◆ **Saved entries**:
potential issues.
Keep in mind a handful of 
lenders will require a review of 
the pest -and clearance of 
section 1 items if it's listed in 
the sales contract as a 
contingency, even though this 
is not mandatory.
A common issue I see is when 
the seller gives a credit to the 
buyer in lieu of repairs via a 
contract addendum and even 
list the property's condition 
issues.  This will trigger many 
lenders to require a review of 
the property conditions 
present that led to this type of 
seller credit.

◆ **What the exercise asks**: Reproduce the entries in full, exactly as written.

◆ **Response to this task**:
potential issues.
Keep in mind a handful of 
lenders will require a review of 
the pest -and clearance of 
section 1 items if it's listed in 
the sales contract as a 
contingency, even though this 
is not mandatory.
A common issue I see is when 
the seller gives a credit to the 
buyer in lieu of repairs via a 
contract addendum and even 
list the property's condition 
issues.  This will trigger many 
lenders to require a review of 
the property conditions 
present that led to this type of 
seller credit.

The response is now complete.